TASK DESCRIPTION: Return a copy of every line in the records that includes the word "Notify".

Extracted records:
*****

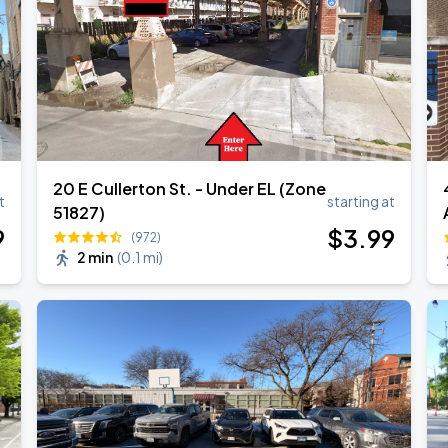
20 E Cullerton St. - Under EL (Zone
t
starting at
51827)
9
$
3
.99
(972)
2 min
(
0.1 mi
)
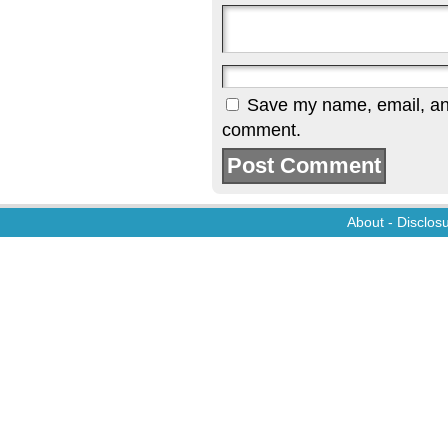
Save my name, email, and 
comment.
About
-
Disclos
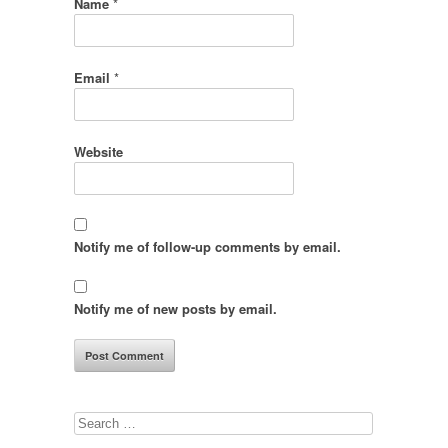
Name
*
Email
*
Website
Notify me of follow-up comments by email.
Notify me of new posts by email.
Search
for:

*****

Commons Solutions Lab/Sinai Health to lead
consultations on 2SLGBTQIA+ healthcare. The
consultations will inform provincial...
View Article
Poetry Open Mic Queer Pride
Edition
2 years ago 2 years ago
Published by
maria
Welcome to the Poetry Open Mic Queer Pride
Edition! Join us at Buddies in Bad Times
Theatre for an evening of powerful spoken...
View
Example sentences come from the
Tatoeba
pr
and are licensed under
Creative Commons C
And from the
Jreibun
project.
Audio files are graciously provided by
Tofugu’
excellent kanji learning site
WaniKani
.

*****

TASK SOLUTION:
Notify me of follow-up comments by email.
Notify me of new posts by email.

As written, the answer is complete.